Furthermore, in addition to the aforementioned benefits, there is a notable focus on the safety of the drug. Numerous studies have provided evidence that nanoformulations incorporating active ingredients from TCM demonstrate minimal harm to surrounding tissues, maintain stability in the bloodstream, and do not typically trigger hemolytic reactions.^153,154 Additionally, researchers have evaluated liver and kidney function, as well as blood biochemical markers, in mice following drug administration, with results indicating a favorable safety profile for these nanopreparations.¹⁵⁵

The efficiency of drug delivery, which is intricately linked to drug effectiveness, is impacted by various factors such as the intrinsic characteristics of the nanopreparation and the physiological environment.¹⁵⁶ The size of the nanoparticle is a key determinant in its biodistribution, with smaller particles displaying improved tissue penetration but also increased susceptibility to clearance in circulation.¹⁵⁷ Furthermore, the zeta potential of the nanoformulation is a critical parameter for assessing drug stability.¹⁵⁸ Unstable nanoformulations are susceptible to premature depolymerization in the circulatory system, hindering their ability to reach the desired target site. Additionally, the body’s natural clearance mechanisms, such as the immune system, liver, and kidneys, present obstacles to successful drug delivery.¹⁵⁹ To overcome immunological clearance, researchers have sought to coat the external surface of nanoformulations with biologically-derived membranes, such as those sourced from red blood cells, white blood cells, platelets, and other sources.^160–163 This strategy aims to evade recognition and phagocytosis by immune cells present in the circulatory system.
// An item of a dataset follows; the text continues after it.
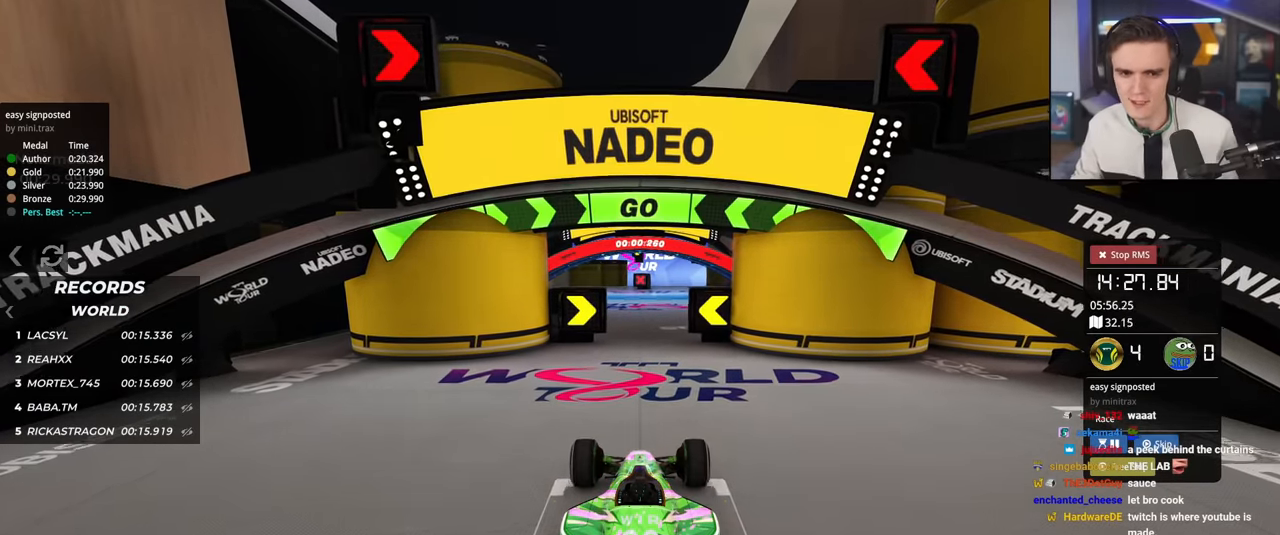
{"keys": ["up"], "events": []}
The synergistic benefits of integrating autophagy-regulating active components from TCM with nanoformulations have been demonstrated to effectively leverage complementary advantages. As previously elucidated, TCM’s active components possess advantages over conventional chemotherapeutic agents, including multi-targeting capabilities, reduced toxicity, and potent synergistic effects. Nevertheless, these active components are hampered by limitations such as poor solubility, low bioavailability, and a short blood circulation cycle, which impede their clinical utility in cancer therapy. Fortunately, the utilization of nano-delivery platforms offers a promising solution to overcome these challenges. The active components of TCM demonstrate multitarget effects by concurrently activating the autophagy-related pathway and inducing apoptosis, ferroptosis, and ICD. Autophagy, in this context, plays a “double-edged sword” role.¹⁶⁴ Numerous studies have shown that autophagy induction impedes apoptosis, diminishing the protective effects of autophagy when autophagy inhibitors are utilized.^165,166 On the contrary, additional research has demonstrated that autophagy facilitates ferroptosis and ICD, resulting in heightened anti-tumor efficacy when autophagy-inducing agents are utilized in combination.¹⁶⁷ Nanoformulations provide a mechanism for implementing multi-drug regimens, enabling the concurrent administration of multiple drugs at the tumor site, thereby facilitating synergistic therapeutic outcomes.

The following Table 1 summarizes the autophagy-modulating ingredients of TCM and their nanoformulations.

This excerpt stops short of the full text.